Com pouco mais de dois anos de pena ainda por cumprir, Alexandre já planeja usar seus novos conhecimentos no negócio no ramo de roupas que sua família mantém. “Devo sair daqui formado e isso [curso universitário] vai me ajudar bastante na administração do negócio da família. Depois de ter decepcionado meus pais, quero me redimir através da educação”, diz.
Redenção também é a palavra de ordem do ex-jogador de futebol Phelipe Sales de Almeida, de 35 anos, e que deve deixar a prisão no meio deste ano.
Phelipe Sales (à esq.) e Alexandre dos Santos (de vermelho) deixam o presídio para ir à universidade todos os dias: redenção pela educação — Foto: Sérgio Pais/G1
Ainda jovem, e com passagem por times como o Paraná Clube, o ex-volante admite que se perdeu e fez “bobagens” envolvendo-se em crimes de furto, porte de arma e receptação.

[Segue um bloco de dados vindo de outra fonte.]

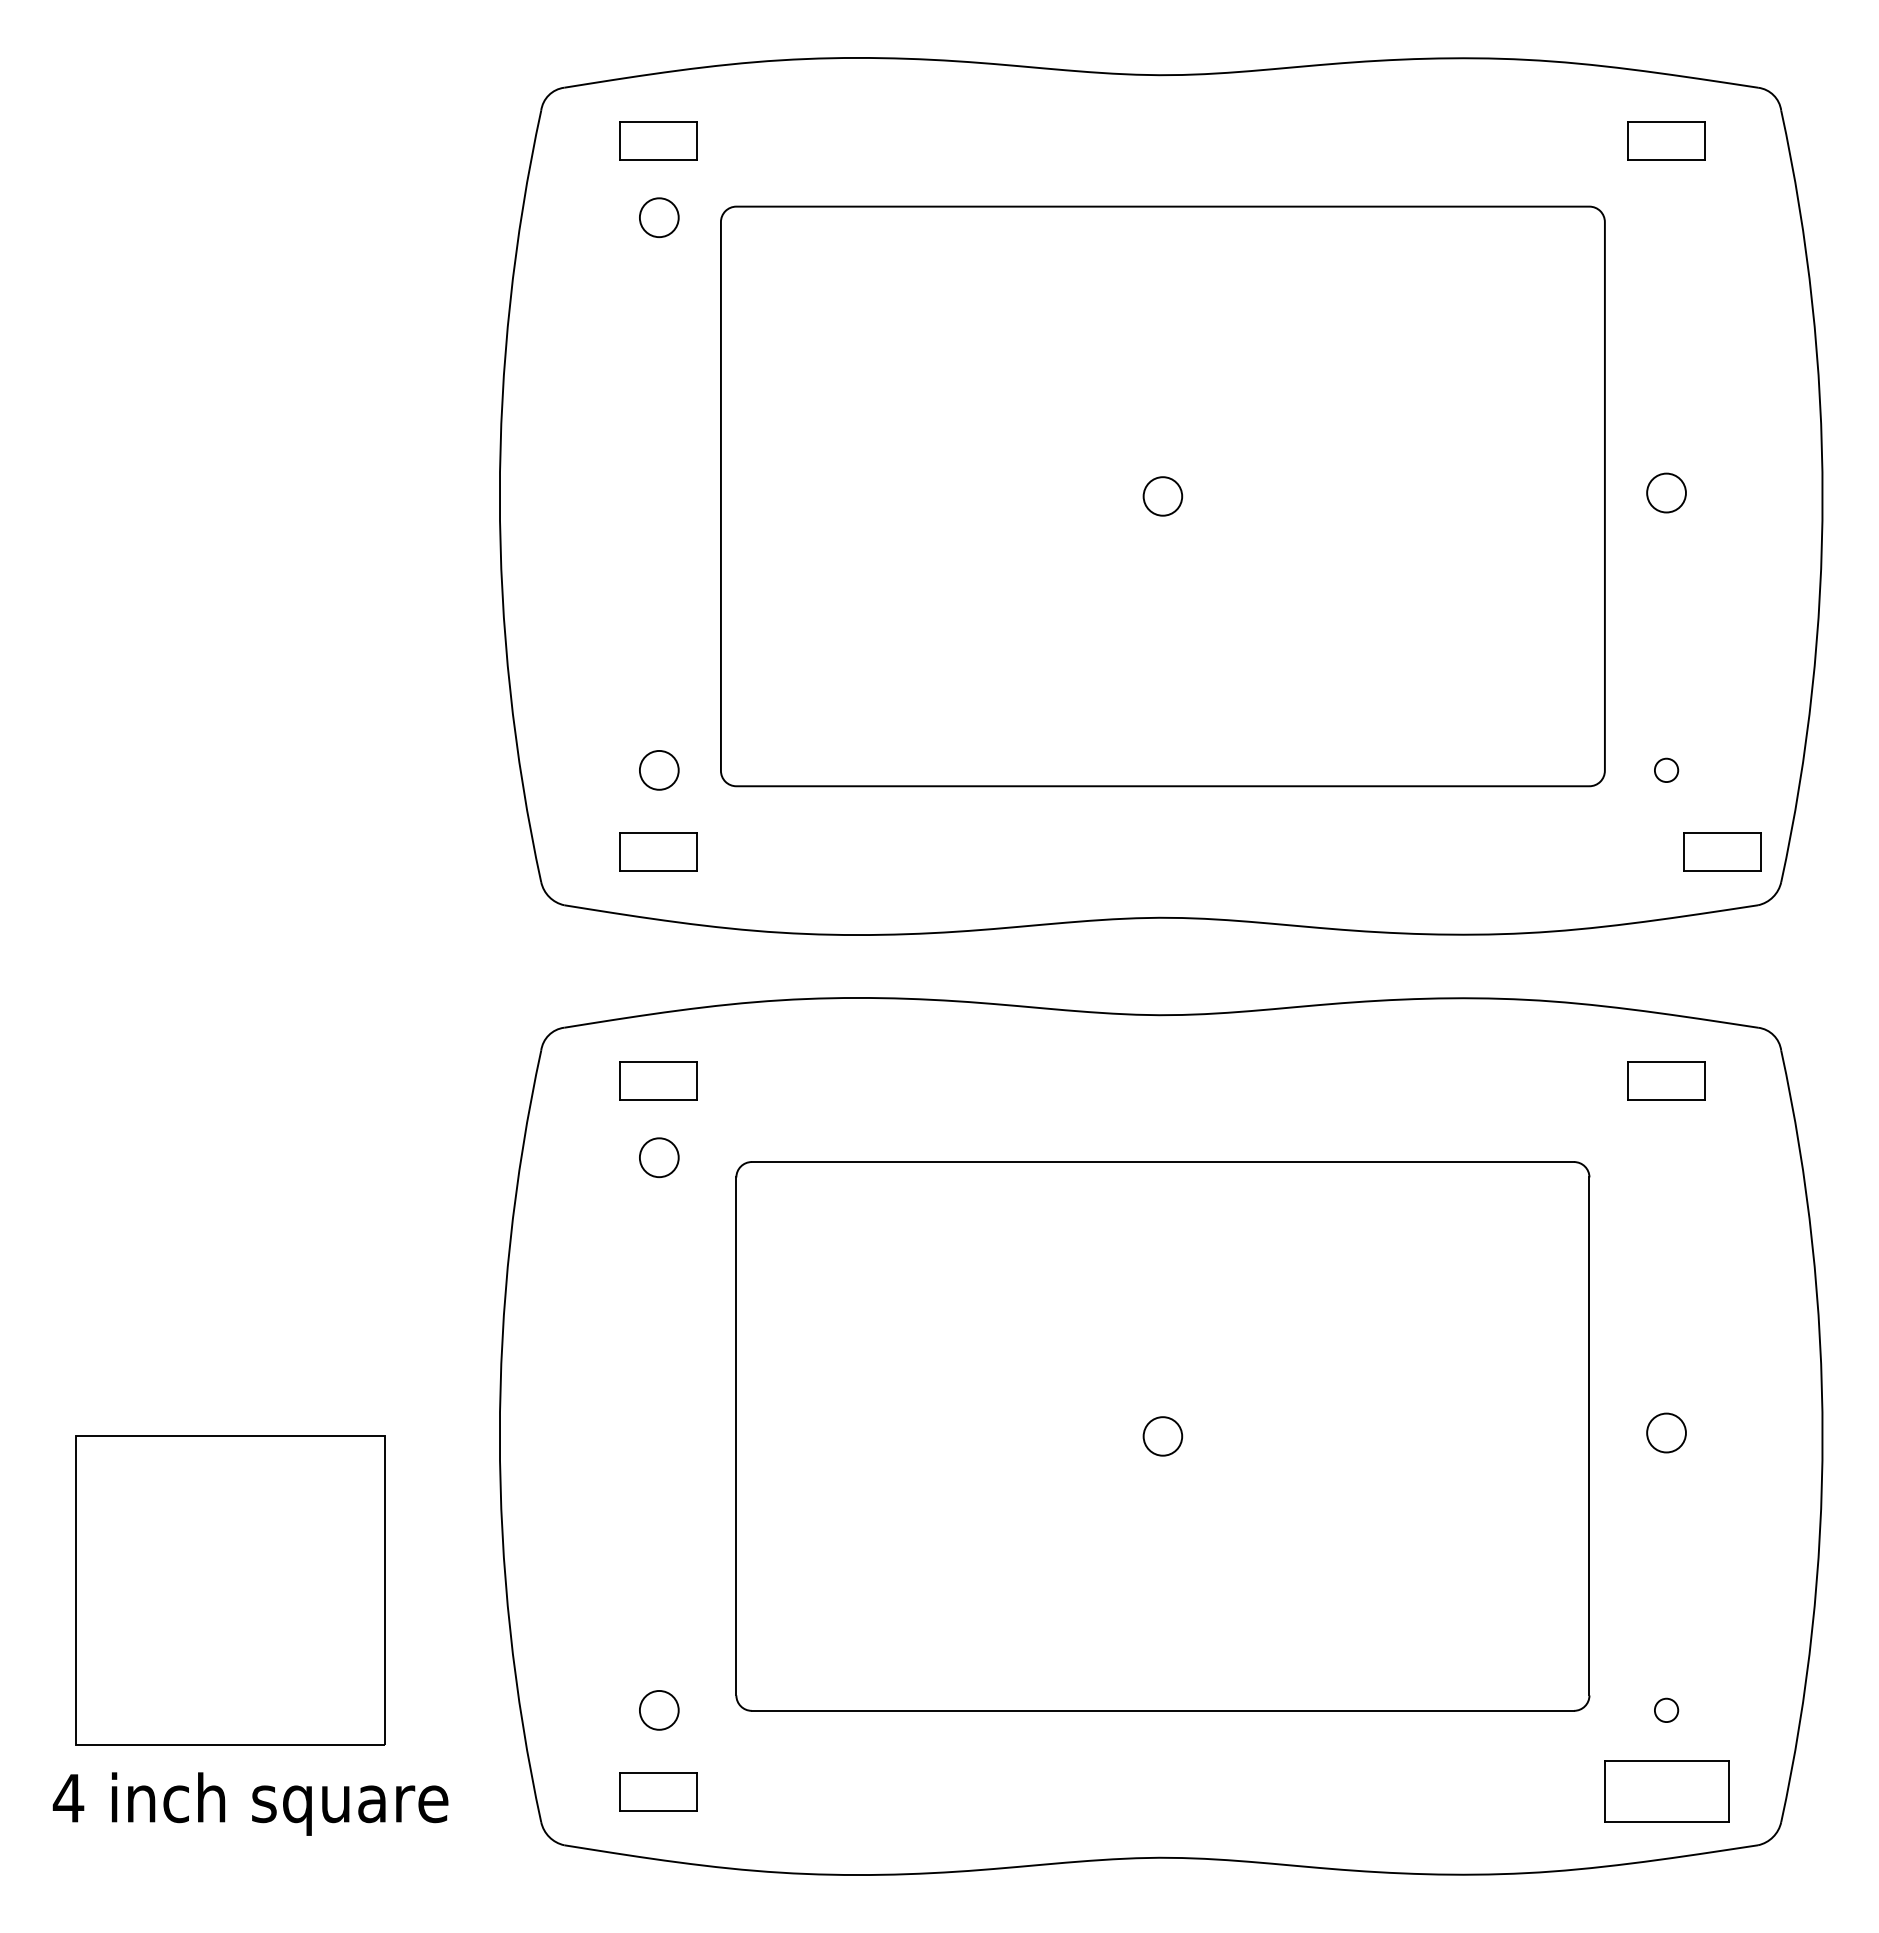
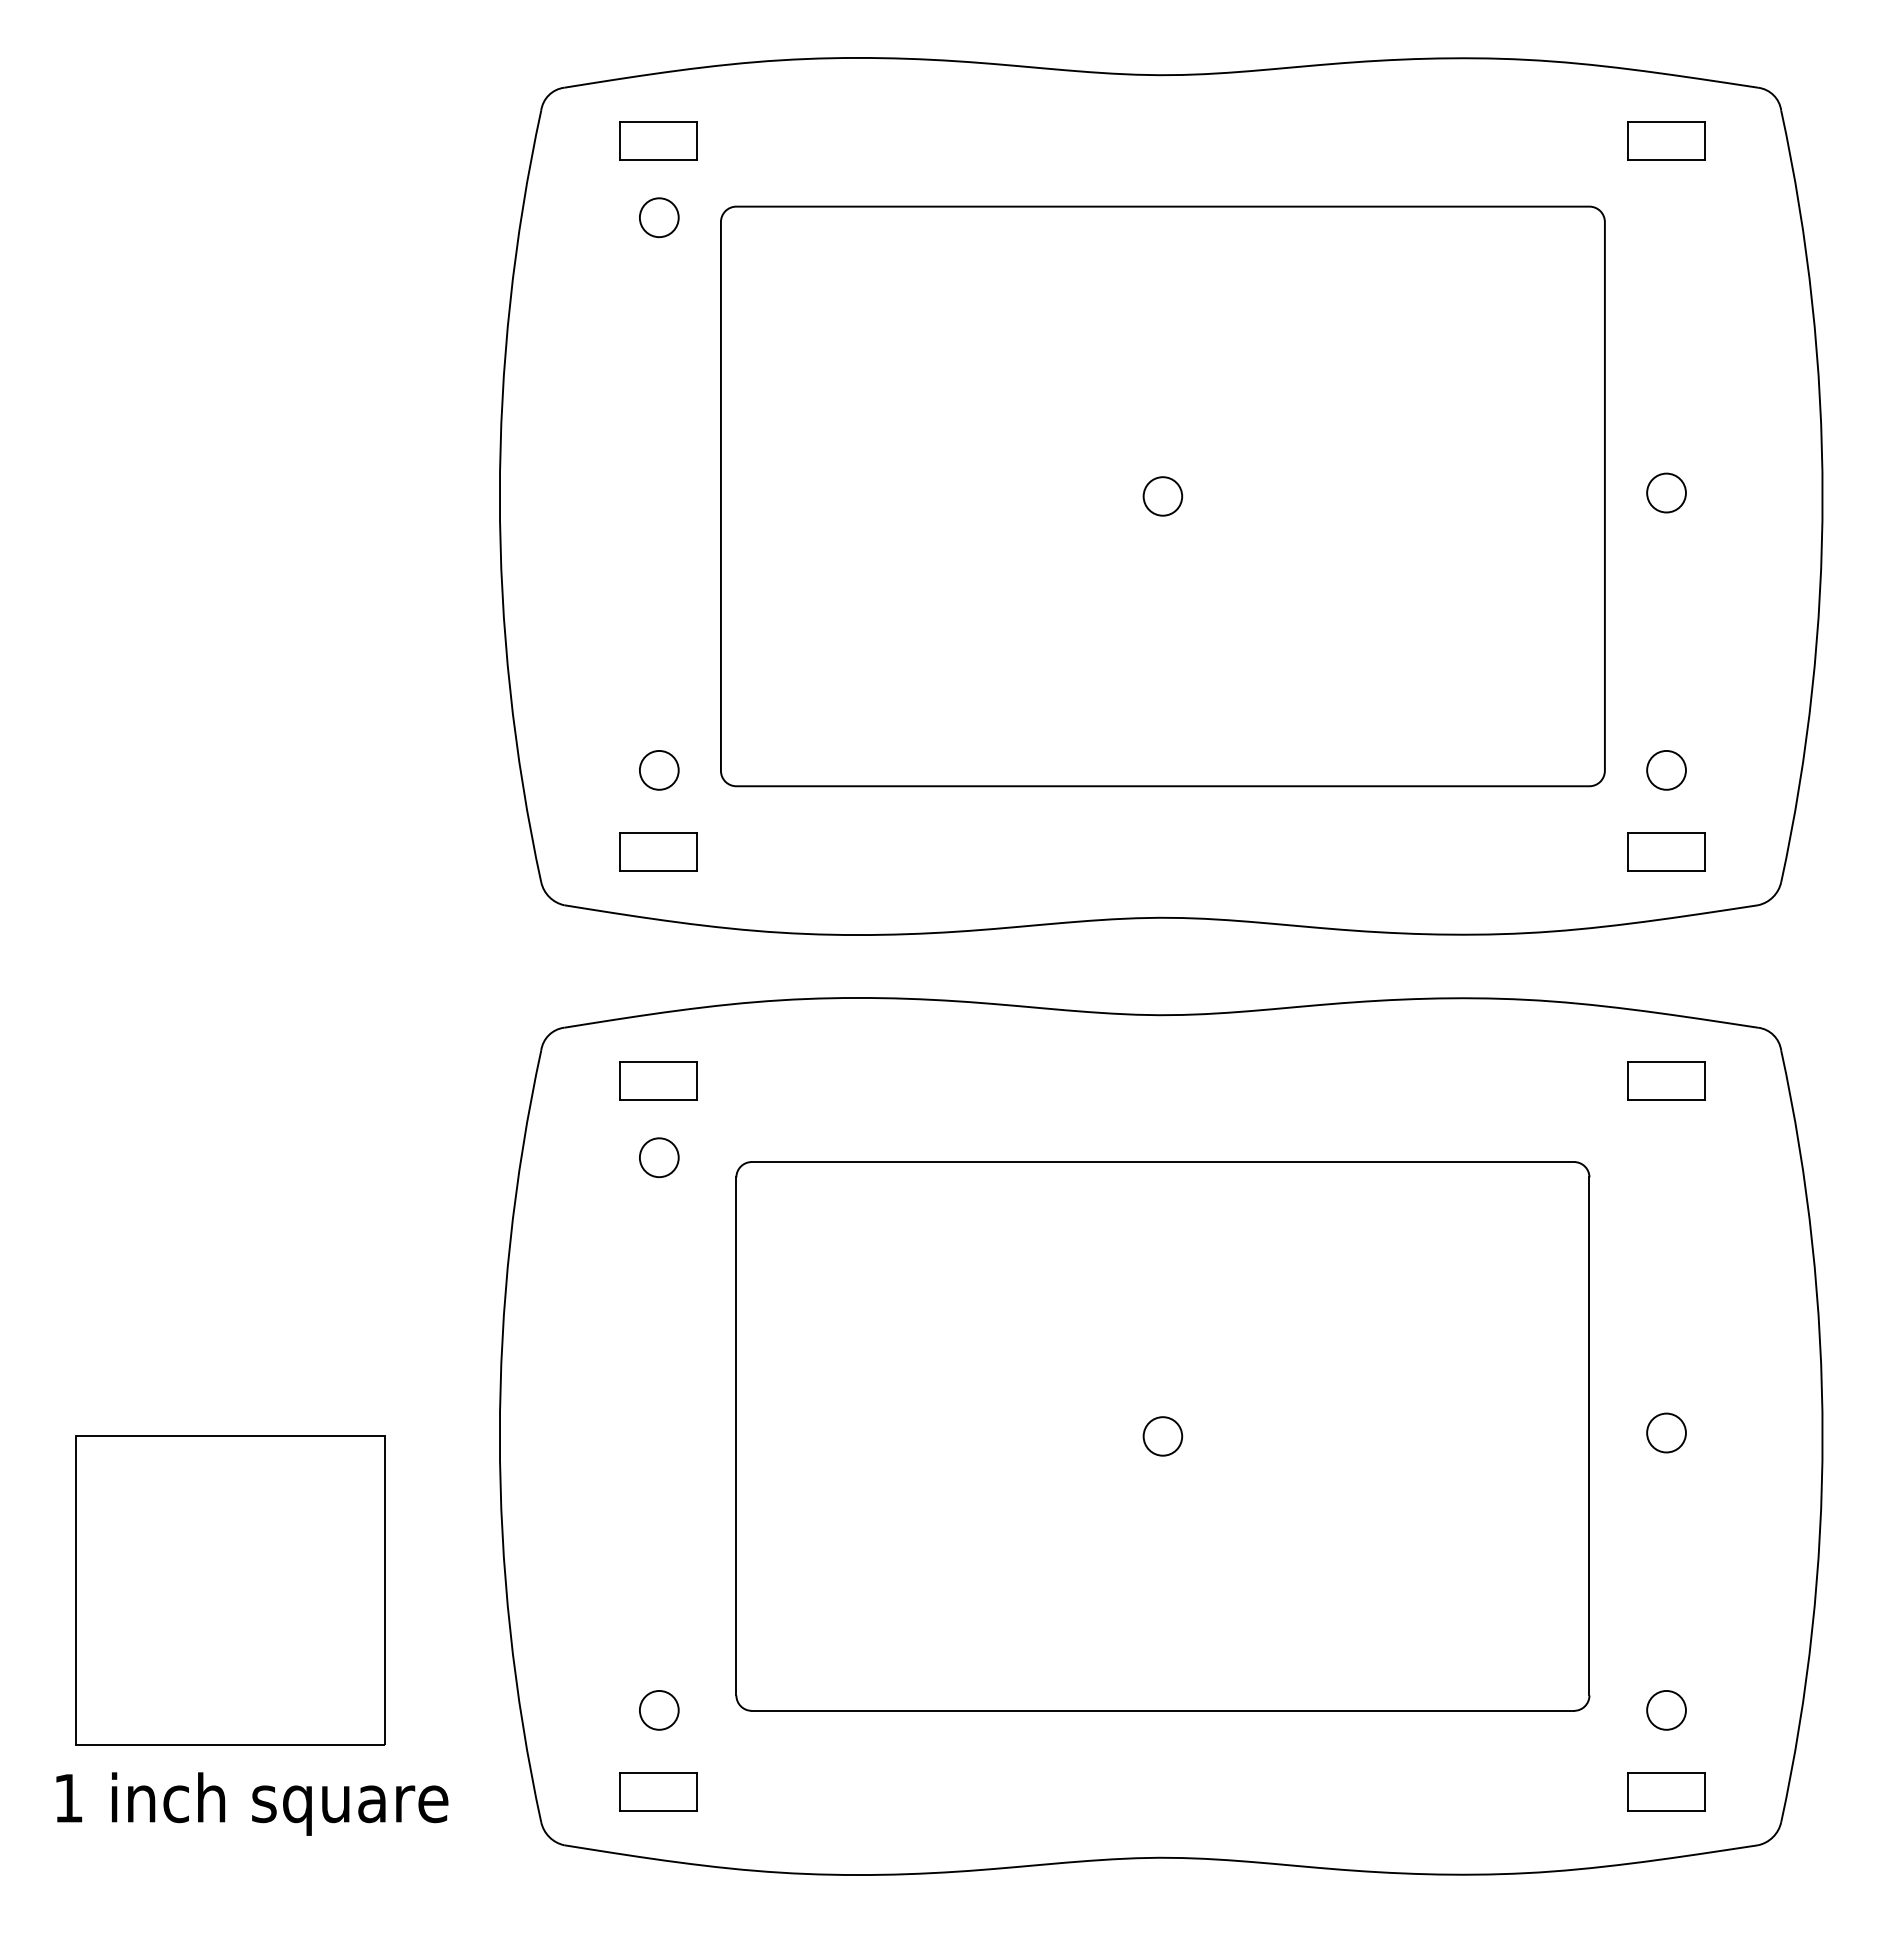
circle at (1666, 770) diameter: 23 px -> 39 px
part at (1722, 851) position: (1722, 851) -> (1666, 851)
circle at (1666, 1710) diameter: 23 px -> 39 px
part at (1666, 1791) size: 126x63 px -> 79x40 px
text at (68, 1798): 4 -> 1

Agora, estuda educação física justamente para ficar próximo daquela que foi sua grande paixão, que parecia vocação, mas que, segundo ele, ficou apenas no sonho.
“Era bom de bola, tinha futuro nos gramados, mas aprendi com os erros. Vou sair daqui melhor do que entrei e louco pra conviver com Luíza, Luís Felipe, Joaquim, Isadora, Leonardo e Luca, meus seis filhos”, diz Phelipe.
“A gente percebe a mudança de ambiente num centro prisional que tem a educação como base. E quando a gente vê 12 detentos fazendo faculdade, ficamos com o sentimento do dever cumprido”, diz Collela, destacando que a reincidência no crime é muito menor entre os reeducandos que estudaram.